# New lizard



## The Wave (Oct 22, 2003)

Another cage i made , his new home


----------



## The Wave (Oct 22, 2003)

Checking it out


----------



## The Wave (Oct 22, 2003)

...


----------



## The Wave (Oct 22, 2003)

Yes, i know how big they get and how mean they can be


----------



## The Wave (Oct 22, 2003)

I know he cannot stay in this set up for life,but it will last a wile,hope to get him under control in the next few weeks,then i can get some better pic's


----------



## Kory (Jun 5, 2003)

Looks like a nice set up man. Monitors are alot of fun once you can get them to settle down. Good luck


----------



## IDONTKARE47 (Jan 5, 2004)

nice monitor


----------



## Fruitbat (Jan 2, 2004)

Physco 1...

If I might make a suggestion about your cage....it would be a good idea to move the hardware cloth (wire) you have covering the vent hole to the OUTSIDE of the cage. I've seen MANY herps rub their noses completely raw on a setup like that. Just a suggestion, mind you!


----------



## kouma (Sep 1, 2003)

nice setup bro..and monitor!!


----------



## The Wave (Oct 22, 2003)

Fruitbat said:


> Physco 1...
> 
> If I might make a suggestion about your cage....it would be a good idea to move the hardware cloth (wire) you have covering the vent hole to the OUTSIDE of the cage. I've seen MANY herps rub their noses completely raw on a setup like that. Just a suggestion, mind you!
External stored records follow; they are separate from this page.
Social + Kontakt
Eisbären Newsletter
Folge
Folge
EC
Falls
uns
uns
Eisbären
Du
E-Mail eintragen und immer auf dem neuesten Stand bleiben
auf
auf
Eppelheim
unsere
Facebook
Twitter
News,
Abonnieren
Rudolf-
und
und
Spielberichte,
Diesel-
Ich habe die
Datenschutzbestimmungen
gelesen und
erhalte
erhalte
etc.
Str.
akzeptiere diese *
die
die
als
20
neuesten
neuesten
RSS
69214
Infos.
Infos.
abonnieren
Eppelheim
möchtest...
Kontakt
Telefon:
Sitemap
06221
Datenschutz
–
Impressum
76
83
 Thanks for the suggestion,thats why i posted this,to get more input







had a 6' monitor years ago,can't recal all the things to take into consideration,this guy is unable to reach the vents at this time,but i will move them soon


----------



## jah maan (Jan 20, 2004)

im from malaysia and they are every where here you might want to get a big water bowl ... they like going for a dip ... they are also known as water monitors

did you know they use monitor lizards as indicators of dead bodies during natural disarsters casue they are attracted to the rotting bodies

what do you feed it man ?
mice


----------



## The Wave (Oct 22, 2003)

i knew some one would say somthing about the water lol,i took the 1st pic's before the water dish,and yes he likes to swim,can't wait till the weather is warmer so he can swim out side in a big ass pond i an seting up just for him


----------



## StuartDanger (Aug 7, 2003)

wow a whole pond for him, u sound like a great owner!


----------



## The Wave (Oct 22, 2003)

A pond with a waterfall will look awesome in my yard


----------



## rUBY84 (Jan 8, 2004)

physco 1 said:


> i knew some one would say somthing about the water lol,i took the 1st pic's before the water dish,and yes he likes to swim,can't wait till the weather is warmer so he can swim out side in a big ass pond i an seting up just for him


 wow - is he ever going to be spoiled!!!


----------



## piranha45 (Apr 8, 2003)

very cool. How big does this species get?


----------



## CrocKeeper (Dec 26, 2003)

Excellent pics, and nice enclosure!

salvator are wonderful varanids, and they grow much quicker than most people realize if fed a quality diet and given ful spectrum lighting..
Keep us posted on its growth..


----------



## The Wave (Oct 22, 2003)

Hey crockeeper,i was told this is the best light to use,what do you think ? have this and a fluorescent tube fixture in it at this time.


----------



## CrocKeeper (Dec 26, 2003)

I prefer Vita lights, and natural sunlight, but there are several other flourescent fixtures made with very high UVA/B outputs...reptisun and others...
as far as heat goes, I use ceramic heat emmiters, *especially* in enclosures with large amounts of water, as they do not shatter when water gets splashed onto them when they are on and hot...a lesson learned after retrieving broken pieces of glass out of MANY more than one enclosure...


----------



## The Wave (Oct 22, 2003)

Thanks for the tips


----------



## ANDY375HH (Jul 22, 2003)

weet lookin monitor my friend keeps nile monitors and they a nasty bastards


----------



## sweet lu (Oct 3, 2003)

you do know they get 8' and have super stinky poop


----------



## The Wave (Oct 22, 2003)

sweet lu said:


> you do know they get 8' and have super stinky poop










i know,thats why i got him


----------



## mattmatt123 (Nov 13, 2003)

wow man i was going to get a monitor too but instead i got an iguana how big does that one get and if you dont mind me asking how much was her ?


----------



## jah maan (Jan 20, 2004)

how much did he cost you?


----------



## Atlanta Braves Baby! (Mar 12, 2003)

Sweet monitor dude. I used to have a tegu awhile ago.


----------